Cependant, “le passage de l’ethos au logos” est conçu ici comme une rupture, rupture entre ethos et logos, entre pratique et analyse, entre structure quasi inconsciente et discours conscient... Les profanes seraient-ils condamnés à ne considérer le champ politique qu’à travers leur éthos ? Cette vision éthique du politique, cette pratique quasi inconsciente ne peut-elle en aucun cas être considérée comme politique ? C’est ce que semble impliquer la définition qui nous est proposée. Or, on peut se demander dans quelle mesure cette césure ne peut être dépassée. Par exemple, Bernard Lacroix, à propos du vote, note que l’usage de ce savoir (pratique) inégalement partagé tend, à la faveur des interactions, et notamment des interactions entre professionnels et profanes dans lesquelles ceux-ci sont enrôlés, à créer une sorte de sens commun169.

Les usages et la compréhension du système politique par les agents qui sont a priori exclus du champ politique légitime sont ainsi immédiatement renvoyés dans la catégorie infamante du pré-politique. Si l’analyse de la césure entre professionnels et profanes permet de bien montrer la position d’exclus de ces derniers, il semble que le recours à une définition en définitive très normative170 du politique ne permet que difficilement de dépasser cette dichotomie pour penser les profanes à travers l’utilisation qu’ils font, de fait, de l’univers politique qui les entoure et la façon dont ils politisent eux-mêmes le monde dans lequel ils vivent.

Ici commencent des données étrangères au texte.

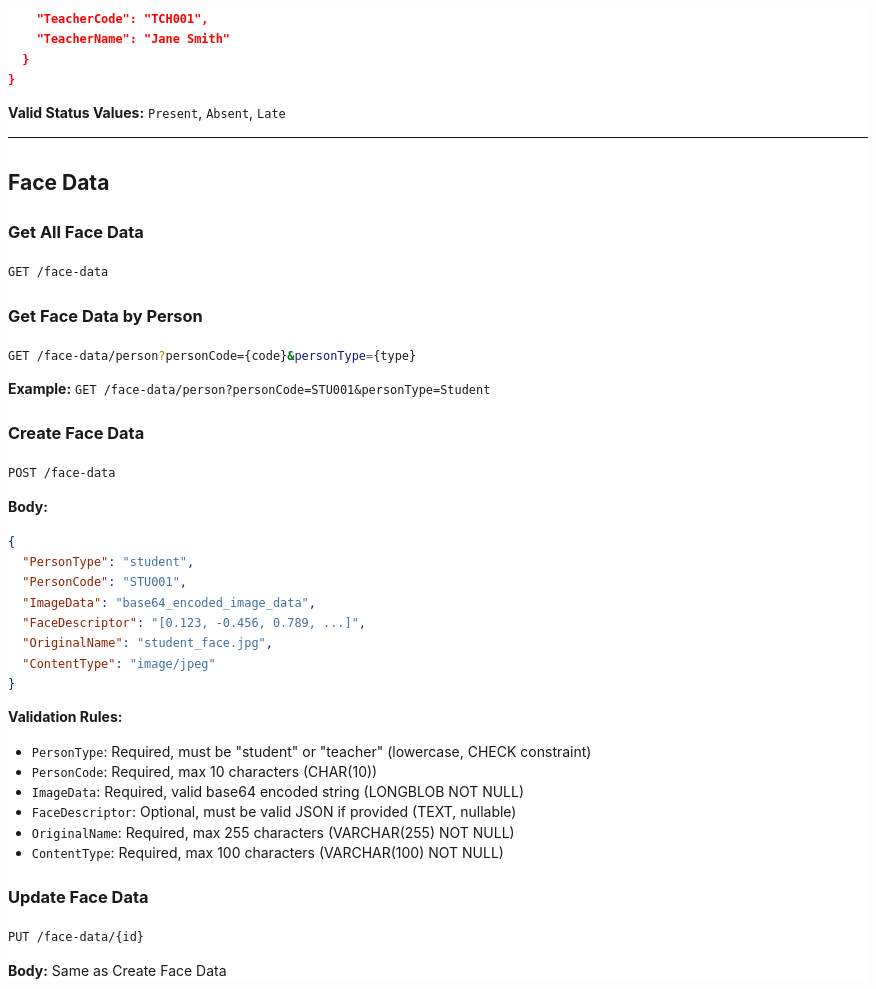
 ```json
    "TeacherCode": "TCH001",
    "TeacherName": "Jane Smith"
  }
}
```

**Valid Status Values:** `Present`, `Absent`, `Late`

---

## Face Data

### Get All Face Data
```bash
GET /face-data
```

### Get Face Data by Person
```bash
GET /face-data/person?personCode={code}&personType={type}
```
**Example:** `GET /face-data/person?personCode=STU001&personType=Student`

### Create Face Data
```bash
POST /face-data
```
**Body:**
```json
{
  "PersonType": "student",
  "PersonCode": "STU001",
  "ImageData": "base64_encoded_image_data",
  "FaceDescriptor": "[0.123, -0.456, 0.789, ...]",
  "OriginalName": "student_face.jpg",
  "ContentType": "image/jpeg"
}
```

**Validation Rules:**
- `PersonType`: Required, must be "student" or "teacher" (lowercase, CHECK constraint)  
- `PersonCode`: Required, max 10 characters (CHAR(10))
- `ImageData`: Required, valid base64 encoded string (LONGBLOB NOT NULL)
- `FaceDescriptor`: Optional, must be valid JSON if provided (TEXT, nullable)
- `OriginalName`: Required, max 255 characters (VARCHAR(255) NOT NULL)
- `ContentType`: Required, max 100 characters (VARCHAR(100) NOT NULL)

### Update Face Data
```bash
PUT /face-data/{id}
```
**Body:** Same as Create Face Data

Les différentes définitions de la citoyenneté, dans leurs apports successifs, constituent simultanément un point d’appui et une limite pour penser une citoyenneté en acte. En proposant des modèles elles permettent en effet de considérer la spécificité des relations que les citoyens entretiennent avec l’univers politique. En revanche ces modèles à prétention universelle ont tendance à écraser le sens que les acteurs constituent, en acte, dans leurs relations avec cet univers. C’est en résumant les limites des définitions de la citoyenneté - vision monolithique de la relation citoyenne, dimension surplombante face à la diversité des citoyennetés vécues - que l’on peut s’acheminer vers un cadre laissant place à une définition relationnelle et pluridimensionnelle de la citoyenneté.

Notes
164.

Daniel Gaxie, Le cens caché, op. cit., p. 38

165.

Daniel Gaxie, Le cens caché, op. cit., p. 43

166.

Id. Ibid., p. 47

167.

Id. Ibid.., p. 49.

168.

Bourdieu (Pierre), La distinction, op. cit., p. 536.

169.

Cf. Bernard Lacroix, “Ordre politique et ordre social”, in Madeleine Grawitz (dir.), Jean Leca (dir.), Traité de science politique, op. cit., pp. 469-565.

170.

La critique du champ politique opérée par la sociologie critique prend en effet appui sur des définitions légitimes du champ politique. Claude Lefort fait le même constat quant à la critique marxiste des théories libérales de la démocratie : des idées des libéraux, la critique marxiste “prend le contre-pied mais sans cesser de se déterminer en regard du système d’institutions et de règles qui constitue à leurs yeux l’essence de la démocratie politique”, cf. Claude Lefort, Eléments d’une critique de la bureaucratie, Paris, Gallimard, 1979, “Tel”, p. 328 ; et plus généralement le Chapitre XI : “Pour une sociologie de la démocratie” pp. 323-348.